Our skills are many, which we acquire over time with dedicated study and practice. These are generally useful to us and others, but among the ones we are especially good at, unfortunately, is the setting of traps for ourselves in the judgments we make. 

The question of how much we like or dislike a person, object, feeling, experience or idea, is certain to color our reaction as it unfolds. Our judgments can be as mundane as an attitude about a Paris fashion or as serious as a matter of dire concern. The result is either pleasing or it isn’t.

Westerners in particular, it seems, tend to see in black or white. A person not viewed as a winner, for instance, is apt to be branded a loser.
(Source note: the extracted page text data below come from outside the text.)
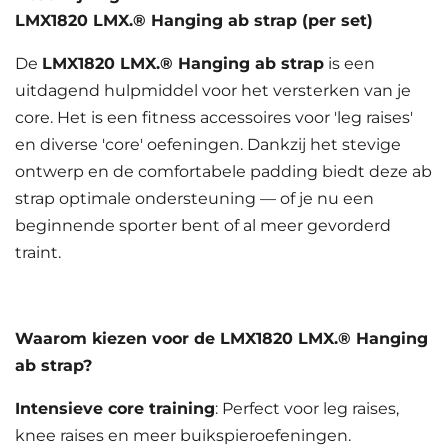
LMX1820 LMX.® Hanging ab strap (per set)
De
LMX1820 LMX.® Hanging ab strap
is een
uitdagend hulpmiddel voor het versterken van je
core. Het is een fitness accessoires voor 'leg raises'
en diverse 'core' oefeningen. Dankzij het stevige
ontwerp en de comfortabele padding biedt deze ab
strap optimale ondersteuning — of je nu een
beginnende sporter bent of al meer gevorderd
traint.
Waarom kiezen voor de LMX1820 LMX.® Hanging
ab strap?
Intensieve core training
: Perfect voor leg raises,
knee raises en meer buikspieroefeningen.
Or at least as someone worthy of little interest. 

Likewise, we obsess over good and bad, subconsciously guided to one label or the other, affixing it here and there automatically. Simple issues of personal taste can quickly turn a dialogue into a feud. We have different ideas about everything under the sun. Is it any wonder these days that complication and polarization prevail?

As a further complication, our certainties are not always certain. Think about how we think of war and peace. When we are not at war, are we at peace? Hardly. War and peace exist as relative values on the wheel personal experience. The fabric of our lives is woven of both. 
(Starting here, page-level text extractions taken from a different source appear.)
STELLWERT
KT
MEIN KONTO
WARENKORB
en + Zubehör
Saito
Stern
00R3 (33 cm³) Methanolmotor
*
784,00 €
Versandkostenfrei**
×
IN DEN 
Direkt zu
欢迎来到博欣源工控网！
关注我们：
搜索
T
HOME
Love is another virtue that is often misrepresented. So much gets confused with emotion. It is said that every human act is either an expression of love or a cry for help. Where emotion runs deep, however, even a so-called act of love is tinged with insecurity as well. 

And although we are loathe to admit it, romantic love is transient, a form of emotional attachment. Its passion is bound to diminish. Complication, over time, tends to encumber even our most ardent relationships. Love of God and the grandeur of God’s creation is the only love that is ever truly expansive, for it alone is unaffected by circumstance, condition or result. It alone is free of personal motive.

But is love of God a practical response to the whirl of our daily lives. Does it make sense to accept, without judgment, whatever comes our way? St. Francis gave thanks for all he received, no matter how meager or rude, as exactly what God had in mind for his spiritual growth. Was he just a good-hearted fool?

I doubt there is anything more difficult than letting go of one’s emotional investments, living without attachment to the outcome of our endeavors, and learning to surrender our likes and dislikes for the sake of our higher welfare. Yet, how else can we escape the sway of our fears? What chance do we have of that if we continue to give a thumbs up or down to every person, item and event that enters our field of awareness? 

As duality ordains, every plus requires a canceling minus. Like night and day, every want must include its twin, whether in actual occurrence or the apprehension of same.

Of all the options we face, there is really but one that matters. Either we roll our emotional investments into a more refined portfolio of divine stocks and bonds – compassion, forgiveness, introspection, meditation and simple living – or we keep falling short of the capital needed for inner peace, contentment and unconditional love.

Could it be that faith in God is, after all, the most practical choice before us?